Reminder: For the sake of Serenity, mentally separate the person from the sickness. This allows us to stay in our lane and show them respect, and them to regain much needed dignity...mutual gain.
"The surest plan to make a Man is: Think him so." James R. Lowell ----------------
When Alanon helped me change first my thoughts, then my behavior toward the alcoholic, I was able to realize that I never felt good or at peace when I would chastise or badger them verbally, even when I felt it was justified at the time.
One day when the behavior I observed was far from their sober persona, I saw them as similar to someone suffering some form of dementia...and for the first time, felt compassion. I felt sadness as I considered that this could be a glimpse into a real possibility: behavior associated with mental illness that would not get better.
Did I show appreciation for them when they were sober, and while I still could? Could I show the same separation of person/sickness with alcohol as I would someone who had dementia?
Change my perception = change my world, so grateful for the reminders
__________________
Paul
"...when we try to control others, we lose the ability to manage our own lives." - Paths to Recovery
Thank you Paul for your service and for all above ESH. It is a very important question that was asked: how do I feel about my A? I spent years feeling hurt, angry, disappointed, and resentment. If only, if only.....then things would be fine. I work daily to feel compassion for my A. Alanon has taught me a great many things. But here is where I get stuck: Am I sick too? Absolutely. But I engage in daily and weekly practices to be better and grow as a human being. My A does not engage in help for alcoholism. Help is available but not chosen. To accept this one part, takes an extra amount of patience, and letting go and letting God. For I cannot change anyone. Betty taught me: I can't, He can, I will let Him.
Good Day Everyone. Thanks Paul for your service and all the shares. I was deeply moved by this post as it highlighted the importance of applying Al-Anon tools in all areas of my life. For over a year I've been nursing a resentment towards my husband over the mess he creates in the kitchen when making meals. At first I let it go because I was glad he stopped relying on me for all meal preparations. I would clean up (silently seething) asking myself how important is it?. Anyways, last week I asked him to hold my purse while I tried on a coat and noticed his hand had a slight tremor. It's a side effect of his psych meds. Thank goodness I never vocalized my annoyance over the "messes" . It also explains why he no longer performs minor repairs around the house and didn't mind paying for the service. I am so grateful I employed tools given by Al-Anon members to be compassionate and kind. Furthermore, I didn't comment on my observations or conclusions (I could be wrong). I am so grateful he is stable and safe. Thank you for the reminders to focus on my internal growth.
Wow...thank you TT, Lyne, Deb and Daf for taking the time to share the thoughtful, helpful comments above...so many good points...
While I tried to focus on the thought of Alcoholism as a disease rather than intentionally action, one of the key points I heard shared above was about keeping the focus on ourselves, a core principle of Alanon.

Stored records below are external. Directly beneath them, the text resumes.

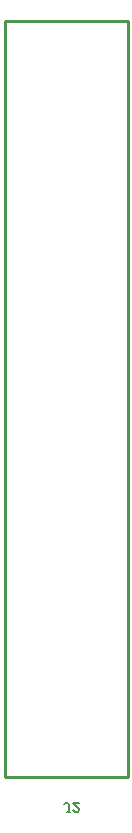
<source format=gbo>
G04*
G04 #@! TF.GenerationSoftware,Altium Limited,Altium Designer,19.0.15 (446)*
G04*
G04 Layer_Color=32896*
%FSLAX25Y25*%
%MOIN*%
G70*
G01*
G75*
%ADD10C,0.01000*%
%ADD12C,0.00800*%
D10*
X536400Y215600D02*
X577400D01*
X536400D02*
Y467600D01*
X577400D01*
Y215600D02*
Y467600D01*
D12*
X558299Y204001D02*
X557300D01*
X557799D01*
Y206500D01*
X557300Y207000D01*
X556800D01*
X556300Y206500D01*
X561298Y207000D02*
X559299D01*
X561298Y205001D01*
Y204501D01*
X560799Y204001D01*
X559799D01*
X559299Y204501D01*
M02*

</source>
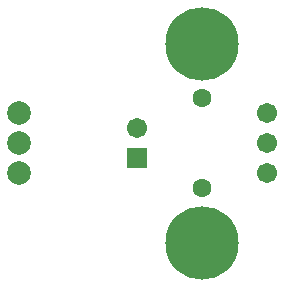
<source format=gbr>
%TF.GenerationSoftware,Altium Limited,Altium Designer,21.8.1 (53)*%
G04 Layer_Color=16711935*
%FSLAX43Y43*%
%MOMM*%
%TF.SameCoordinates,A7E584E7-F716-4AE1-8DC8-91342B5AF22B*%
%TF.FilePolarity,Negative*%
%TF.FileFunction,Soldermask,Bot*%
%TF.Part,Single*%
G01*
G75*
%TA.AperFunction,ComponentPad*%
%ADD20C,2.003*%
%ADD21C,1.703*%
%ADD22R,1.703X1.703*%
%TA.AperFunction,ViaPad*%
%ADD23C,6.203*%
%TA.AperFunction,ComponentPad*%
%ADD24C,1.603*%
D20*
X3000Y15460D02*
D03*
Y12920D02*
D03*
Y10380D02*
D03*
D21*
X13000Y14165D02*
D03*
X24000Y12920D02*
D03*
Y10380D02*
D03*
Y15460D02*
D03*
D22*
X13000Y11625D02*
D03*
D23*
X18500Y21340D02*
D03*
Y4500D02*
D03*
D24*
Y16730D02*
D03*
Y9110D02*
D03*
%TF.MD5,5c1a76a00117e49bcec8d41c179805ad*%
M02*

</source>
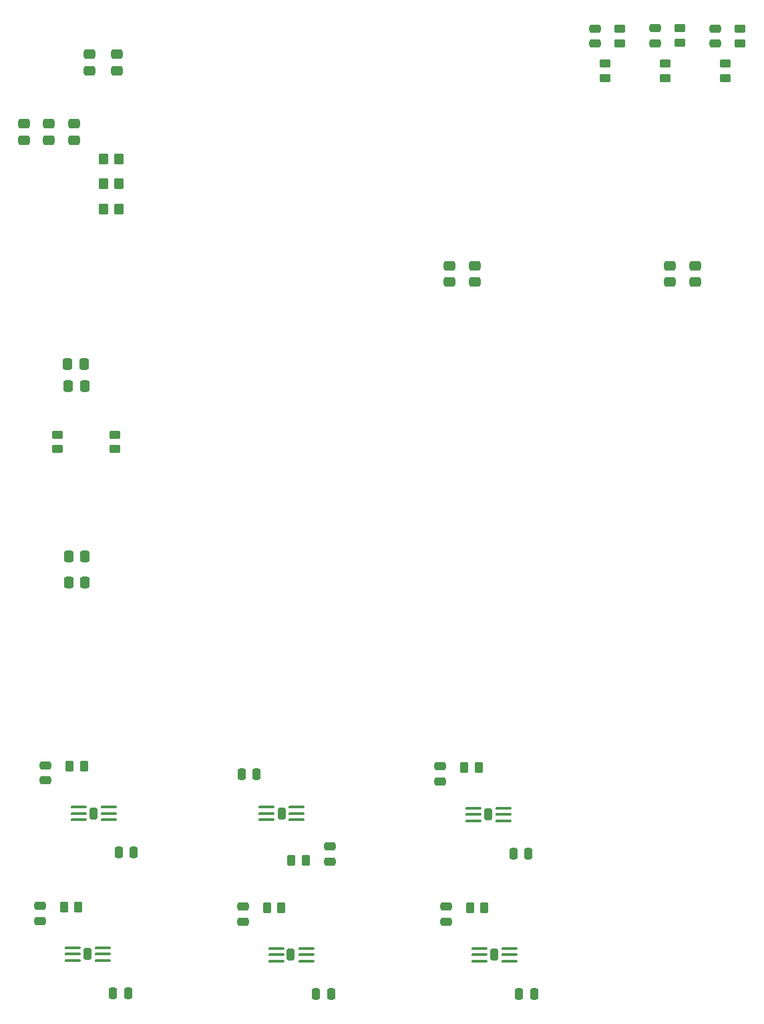
<source format=gbr>
%TF.GenerationSoftware,KiCad,Pcbnew,6.0.7-f9a2dced07~116~ubuntu20.04.1*%
%TF.CreationDate,2022-10-31T15:28:21+01:00*%
%TF.ProjectId,av_citynode_hw,61765f63-6974-4796-9e6f-64655f68772e,rev?*%
%TF.SameCoordinates,Original*%
%TF.FileFunction,Paste,Top*%
%TF.FilePolarity,Positive*%
%FSLAX46Y46*%
G04 Gerber Fmt 4.6, Leading zero omitted, Abs format (unit mm)*
G04 Created by KiCad (PCBNEW 6.0.7-f9a2dced07~116~ubuntu20.04.1) date 2022-10-31 15:28:21*
%MOMM*%
%LPD*%
G01*
G04 APERTURE LIST*
G04 Aperture macros list*
%AMRoundRect*
0 Rectangle with rounded corners*
0 $1 Rounding radius*
0 $2 $3 $4 $5 $6 $7 $8 $9 X,Y pos of 4 corners*
0 Add a 4 corners polygon primitive as box body*
4,1,4,$2,$3,$4,$5,$6,$7,$8,$9,$2,$3,0*
0 Add four circle primitives for the rounded corners*
1,1,$1+$1,$2,$3*
1,1,$1+$1,$4,$5*
1,1,$1+$1,$6,$7*
1,1,$1+$1,$8,$9*
0 Add four rect primitives between the rounded corners*
20,1,$1+$1,$2,$3,$4,$5,0*
20,1,$1+$1,$4,$5,$6,$7,0*
20,1,$1+$1,$6,$7,$8,$9,0*
20,1,$1+$1,$8,$9,$2,$3,0*%
G04 Aperture macros list end*
%ADD10RoundRect,0.250000X0.450000X-0.262500X0.450000X0.262500X-0.450000X0.262500X-0.450000X-0.262500X0*%
%ADD11RoundRect,0.250000X0.337500X0.475000X-0.337500X0.475000X-0.337500X-0.475000X0.337500X-0.475000X0*%
%ADD12RoundRect,0.250000X0.475000X-0.250000X0.475000X0.250000X-0.475000X0.250000X-0.475000X-0.250000X0*%
%ADD13RoundRect,0.250000X-0.262500X-0.450000X0.262500X-0.450000X0.262500X0.450000X-0.262500X0.450000X0*%
%ADD14RoundRect,0.250000X-0.475000X0.337500X-0.475000X-0.337500X0.475000X-0.337500X0.475000X0.337500X0*%
%ADD15RoundRect,0.100000X-0.900000X-0.100000X0.900000X-0.100000X0.900000X0.100000X-0.900000X0.100000X0*%
%ADD16RoundRect,0.262500X-0.262500X-0.487500X0.262500X-0.487500X0.262500X0.487500X-0.262500X0.487500X0*%
%ADD17RoundRect,0.250000X-0.450000X0.262500X-0.450000X-0.262500X0.450000X-0.262500X0.450000X0.262500X0*%
%ADD18RoundRect,0.250000X0.350000X0.450000X-0.350000X0.450000X-0.350000X-0.450000X0.350000X-0.450000X0*%
%ADD19RoundRect,0.250000X-0.250000X-0.475000X0.250000X-0.475000X0.250000X0.475000X-0.250000X0.475000X0*%
%ADD20RoundRect,0.250000X-0.475000X0.250000X-0.475000X-0.250000X0.475000X-0.250000X0.475000X0.250000X0*%
%ADD21RoundRect,0.250000X0.250000X0.475000X-0.250000X0.475000X-0.250000X-0.475000X0.250000X-0.475000X0*%
%ADD22RoundRect,0.250000X0.475000X-0.337500X0.475000X0.337500X-0.475000X0.337500X-0.475000X-0.337500X0*%
%ADD23RoundRect,0.250000X0.262500X0.450000X-0.262500X0.450000X-0.262500X-0.450000X0.262500X-0.450000X0*%
%ADD24RoundRect,0.100000X0.900000X0.100000X-0.900000X0.100000X-0.900000X-0.100000X0.900000X-0.100000X0*%
%ADD25RoundRect,0.262500X0.262500X0.487500X-0.262500X0.487500X-0.262500X-0.487500X0.262500X-0.487500X0*%
G04 APERTURE END LIST*
D10*
%TO.C,R9*%
X63933000Y237561000D03*
X63933000Y239386000D03*
%TD*%
D11*
%TO.C,C23*%
X-19141000Y169235000D03*
X-21216000Y169235000D03*
%TD*%
D12*
%TO.C,C1*%
X898000Y126259000D03*
X898000Y128159000D03*
%TD*%
%TO.C,C1*%
X25916000Y144031000D03*
X25916000Y145931000D03*
%TD*%
D13*
%TO.C,R2*%
X29695000Y128008000D03*
X31520000Y128008000D03*
%TD*%
D14*
%TO.C,C4*%
X30278000Y209388500D03*
X30278000Y207313500D03*
%TD*%
D15*
%TO.C,U1*%
X-19914000Y140771000D03*
X-19914000Y139971000D03*
X-19914000Y139171000D03*
X-16114000Y139171000D03*
X-16114000Y139971000D03*
X-16114000Y140771000D03*
D16*
X-18064000Y139971000D03*
%TD*%
D10*
%TO.C,R11*%
X56313000Y237641000D03*
X56313000Y239466000D03*
%TD*%
D17*
%TO.C,R13*%
X-15374000Y187951000D03*
X-15374000Y186126000D03*
%TD*%
D15*
%TO.C,U1*%
X30866000Y122839000D03*
X30866000Y122039000D03*
X30866000Y121239000D03*
X34666000Y121239000D03*
X34666000Y122039000D03*
X34666000Y122839000D03*
D16*
X32716000Y122039000D03*
%TD*%
D10*
%TO.C,R10*%
X54408000Y233196000D03*
X54408000Y235021000D03*
%TD*%
D15*
%TO.C,U1*%
X5117000Y122863000D03*
X5117000Y122063000D03*
X5117000Y121263000D03*
X8917000Y121263000D03*
X8917000Y122063000D03*
X8917000Y122863000D03*
D16*
X6967000Y122063000D03*
%TD*%
D18*
%TO.C,R3*%
X-14807000Y216591000D03*
X-16807000Y216591000D03*
%TD*%
D12*
%TO.C,C1*%
X-24853000Y126335000D03*
X-24853000Y128235000D03*
%TD*%
D11*
%TO.C,C1*%
X-19268000Y196921000D03*
X-21343000Y196921000D03*
%TD*%
D19*
%TO.C,C2*%
X747000Y144900000D03*
X2647000Y144900000D03*
%TD*%
D20*
%TO.C,C1*%
X11918000Y135751000D03*
X11918000Y133851000D03*
%TD*%
D13*
%TO.C,R2*%
X3946000Y128032000D03*
X5771000Y128032000D03*
%TD*%
D15*
%TO.C,U1*%
X-20634000Y122939000D03*
X-20634000Y122139000D03*
X-20634000Y121339000D03*
X-16834000Y121339000D03*
X-16834000Y122139000D03*
X-16834000Y122939000D03*
D16*
X-18784000Y122139000D03*
%TD*%
D21*
%TO.C,C2*%
X-12962000Y135018000D03*
X-14862000Y135018000D03*
%TD*%
D12*
%TO.C,C22*%
X53138000Y237566000D03*
X53138000Y239466000D03*
%TD*%
%TO.C,C21*%
X60758000Y237523500D03*
X60758000Y239423500D03*
%TD*%
%TO.C,C1*%
X26647000Y126235000D03*
X26647000Y128135000D03*
%TD*%
%TO.C,C17*%
X45518000Y237561000D03*
X45518000Y239461000D03*
%TD*%
D14*
%TO.C,C24*%
X-18549000Y236185500D03*
X-18549000Y234110500D03*
%TD*%
D10*
%TO.C,R7*%
X48693000Y237561000D03*
X48693000Y239386000D03*
%TD*%
D22*
%TO.C,C7*%
X-26872000Y225311000D03*
X-26872000Y227386000D03*
%TD*%
D13*
%TO.C,R2*%
X-21085000Y145940000D03*
X-19260000Y145940000D03*
%TD*%
D22*
%TO.C,C3*%
X-20522000Y225311000D03*
X-20522000Y227386000D03*
%TD*%
D15*
%TO.C,U1*%
X30135000Y140635000D03*
X30135000Y139835000D03*
X30135000Y139035000D03*
X33935000Y139035000D03*
X33935000Y139835000D03*
X33935000Y140635000D03*
D16*
X31985000Y139835000D03*
%TD*%
D10*
%TO.C,R8*%
X62028000Y233196000D03*
X62028000Y235021000D03*
%TD*%
D12*
%TO.C,C1*%
X-24133000Y144167000D03*
X-24133000Y146067000D03*
%TD*%
D11*
%TO.C,C26*%
X-19141000Y172537000D03*
X-21216000Y172537000D03*
%TD*%
D22*
%TO.C,C5*%
X-23697000Y225311000D03*
X-23697000Y227386000D03*
%TD*%
D17*
%TO.C,R12*%
X-22613000Y187951000D03*
X-22613000Y186126000D03*
%TD*%
D21*
%TO.C,C2*%
X37818000Y117086000D03*
X35918000Y117086000D03*
%TD*%
%TO.C,C2*%
X12069000Y117110000D03*
X10169000Y117110000D03*
%TD*%
D13*
%TO.C,R2*%
X28964000Y145804000D03*
X30789000Y145804000D03*
%TD*%
D14*
%TO.C,C25*%
X-15120000Y236185500D03*
X-15120000Y234110500D03*
%TD*%
D21*
%TO.C,C2*%
X37087000Y134882000D03*
X35187000Y134882000D03*
%TD*%
D23*
%TO.C,R2*%
X8870000Y133978000D03*
X7045000Y133978000D03*
%TD*%
D18*
%TO.C,R1*%
X-14807000Y222941000D03*
X-16807000Y222941000D03*
%TD*%
D14*
%TO.C,C9*%
X58218000Y209388500D03*
X58218000Y207313500D03*
%TD*%
D10*
%TO.C,R6*%
X46788000Y233196000D03*
X46788000Y235021000D03*
%TD*%
D14*
%TO.C,C6*%
X27103000Y209388500D03*
X27103000Y207313500D03*
%TD*%
D11*
%TO.C,C2*%
X-19184000Y194127000D03*
X-21259000Y194127000D03*
%TD*%
D21*
%TO.C,C2*%
X-13682000Y117186000D03*
X-15582000Y117186000D03*
%TD*%
D18*
%TO.C,R2*%
X-14807000Y219766000D03*
X-16807000Y219766000D03*
%TD*%
D24*
%TO.C,U1*%
X7699000Y139147000D03*
X7699000Y139947000D03*
X7699000Y140747000D03*
X3899000Y140747000D03*
X3899000Y139947000D03*
X3899000Y139147000D03*
D25*
X5849000Y139947000D03*
%TD*%
D14*
%TO.C,C8*%
X55043000Y209388500D03*
X55043000Y207313500D03*
%TD*%
D13*
%TO.C,R2*%
X-21805000Y128108000D03*
X-19980000Y128108000D03*
%TD*%
M02*

</source>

One of the first big realizations I had in Alanon was from C2C p. 17 - if someone looked at my behavior as I had tried to control alcohol in another, they could have concluded that I was the crazy one...coming to terms with my own illness, character defects, and the fact that I was in no position to judge or forgive another's behavior; that was the responsibility of god/higher power.
Different ways of seeing different aspects of my life, my challenges, and my interactions with the A and others...all improved and possible when I apply the ALanon lens to the situation. So grateful for the fellowship, thanks all
__________________
Paul
"...when we try to control others, we lose the ability to manage our own lives." - Paths to Recovery
I have lately been trying, and able, to see my AH with compassion (occasionallyI still fight resentment daily). He is someone who is spiraling and hurting and so deep in denial he doesnt see how he is deteriorating. I see it. He is losing mental capacity and has little motivation to do life unless I talk him into something fun. I feel so bad for him and want to help but cannot even talk to him about it in a kind way, as he gets so angry. It hurts to see someone you love sufferingI feel the same for my beloved pets when they are ill, but the difference is I can take action to help them. With my husband I cannot. I continue to feel very alone in this relationship and am losing hope for a good outcome. And losing hope for a happy rest of my life. Focusing on me and good parts of my life only takes me so far when I am also suffering.